Work order:
What is needed is an exact copy of every record.

Data section:
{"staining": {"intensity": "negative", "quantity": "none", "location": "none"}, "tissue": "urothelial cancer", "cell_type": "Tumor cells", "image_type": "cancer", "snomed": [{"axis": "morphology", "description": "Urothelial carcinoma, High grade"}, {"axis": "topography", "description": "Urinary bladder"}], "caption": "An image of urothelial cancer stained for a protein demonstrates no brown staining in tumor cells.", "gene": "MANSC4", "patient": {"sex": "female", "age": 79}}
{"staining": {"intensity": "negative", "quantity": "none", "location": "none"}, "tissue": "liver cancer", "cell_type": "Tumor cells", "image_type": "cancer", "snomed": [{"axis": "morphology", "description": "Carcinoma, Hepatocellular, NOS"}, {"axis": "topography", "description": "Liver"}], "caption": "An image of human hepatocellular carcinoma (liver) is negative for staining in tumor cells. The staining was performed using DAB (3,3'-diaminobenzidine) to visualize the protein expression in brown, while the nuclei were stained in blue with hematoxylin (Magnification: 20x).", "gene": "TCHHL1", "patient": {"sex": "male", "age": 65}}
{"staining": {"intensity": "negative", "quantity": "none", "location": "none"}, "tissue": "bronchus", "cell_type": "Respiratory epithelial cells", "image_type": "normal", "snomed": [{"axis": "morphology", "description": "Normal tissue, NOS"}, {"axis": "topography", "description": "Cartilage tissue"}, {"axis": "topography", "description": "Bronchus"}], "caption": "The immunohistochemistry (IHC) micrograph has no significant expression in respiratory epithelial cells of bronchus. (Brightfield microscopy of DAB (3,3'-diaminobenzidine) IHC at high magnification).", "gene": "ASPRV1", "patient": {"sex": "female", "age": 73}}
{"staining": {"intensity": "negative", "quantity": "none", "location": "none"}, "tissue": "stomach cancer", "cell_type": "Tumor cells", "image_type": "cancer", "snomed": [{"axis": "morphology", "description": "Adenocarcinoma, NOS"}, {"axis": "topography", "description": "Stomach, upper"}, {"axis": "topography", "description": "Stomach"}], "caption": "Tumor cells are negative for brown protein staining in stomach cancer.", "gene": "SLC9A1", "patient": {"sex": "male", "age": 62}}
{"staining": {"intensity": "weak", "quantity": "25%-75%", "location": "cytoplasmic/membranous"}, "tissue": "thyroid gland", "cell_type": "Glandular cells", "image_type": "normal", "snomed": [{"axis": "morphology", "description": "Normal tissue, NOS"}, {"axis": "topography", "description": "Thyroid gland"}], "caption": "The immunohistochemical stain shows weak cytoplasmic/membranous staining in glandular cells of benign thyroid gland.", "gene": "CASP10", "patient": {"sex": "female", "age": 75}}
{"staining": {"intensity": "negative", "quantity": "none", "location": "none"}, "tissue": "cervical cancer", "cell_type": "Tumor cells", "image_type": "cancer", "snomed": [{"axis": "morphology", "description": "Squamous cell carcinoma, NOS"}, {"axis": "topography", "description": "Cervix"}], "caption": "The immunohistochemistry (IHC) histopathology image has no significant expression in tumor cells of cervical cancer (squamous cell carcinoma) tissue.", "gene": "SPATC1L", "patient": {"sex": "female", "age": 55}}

Written response:
{"staining": {"intensity": "negative", "quantity": "none", "location": "none"}, "tissue": "urothelial cancer", "cell_type": "Tumor cells", "image_type": "cancer", "snomed": [{"axis": "morphology", "description": "Urothelial carcinoma, High grade"}, {"axis": "topography", "description": "Urinary bladder"}], "caption": "An image of urothelial cancer stained for a protein demonstrates no brown staining in tumor cells.", "gene": "MANSC4", "patient": {"sex": "female", "age": 79}}
{"staining": {"intensity": "negative", "quantity": "none", "location": "none"}, "tissue": "liver cancer", "cell_type": "Tumor cells", "image_type": "cancer", "snomed": [{"axis": "morphology", "description": "Carcinoma, Hepatocellular, NOS"}, {"axis": "topography", "description": "Liver"}], "caption": "An image of human hepatocellular carcinoma (liver) is negative for staining in tumor cells. The staining was performed using DAB (3,3'-diaminobenzidine) to visualize the protein expression in brown, while the nuclei were stained in blue with hematoxylin (Magnification: 20x).", "gene": "TCHHL1", "patient": {"sex": "male", "age": 65}}
{"staining": {"intensity": "negative", "quantity": "none", "location": "none"}, "tissue": "bronchus", "cell_type": "Respiratory epithelial cells", "image_type": "normal", "snomed": [{"axis": "morphology", "description": "Normal tissue, NOS"}, {"axis": "topography", "description": "Cartilage tissue"}, {"axis": "topography", "description": "Bronchus"}], "caption": "The immunohistochemistry (IHC) micrograph has no significant expression in respiratory epithelial cells of bronchus. (Brightfield microscopy of DAB (3,3'-diaminobenzidine) IHC at high magnification).", "gene": "ASPRV1", "patient": {"sex": "female", "age": 73}}
{"staining": {"intensity": "negative", "quantity": "none", "location": "none"}, "tissue": "stomach cancer", "cell_type": "Tumor cells", "image_type": "cancer", "snomed": [{"axis": "morphology", "description": "Adenocarcinoma, NOS"}, {"axis": "topography", "description": "Stomach, upper"}, {"axis": "topography", "description": "Stomach"}], "caption": "Tumor cells are negative for brown protein staining in stomach cancer.", "gene": "SLC9A1", "patient": {"sex": "male", "age": 62}}
{"staining": {"intensity": "weak", "quantity": "25%-75%", "location": "cytoplasmic/membranous"}, "tissue": "thyroid gland", "cell_type": "Glandular cells", "image_type": "normal", "snomed": [{"axis": "morphology", "description": "Normal tissue, NOS"}, {"axis": "topography", "description": "Thyroid gland"}], "caption": "The immunohistochemical stain shows weak cytoplasmic/membranous staining in glandular cells of benign thyroid gland.", "gene": "CASP10", "patient": {"sex": "female", "age": 75}}
{"staining": {"intensity": "negative", "quantity": "none", "location": "none"}, "tissue": "cervical cancer", "cell_type": "Tumor cells", "image_type": "cancer", "snomed": [{"axis": "morphology", "description": "Squamous cell carcinoma, NOS"}, {"axis": "topography", "description": "Cervix"}], "caption": "The immunohistochemistry (IHC) histopathology image has no significant expression in tumor cells of cervical cancer (squamous cell carcinoma) tissue.", "gene": "SPATC1L", "patient": {"sex": "female", "age": 55}}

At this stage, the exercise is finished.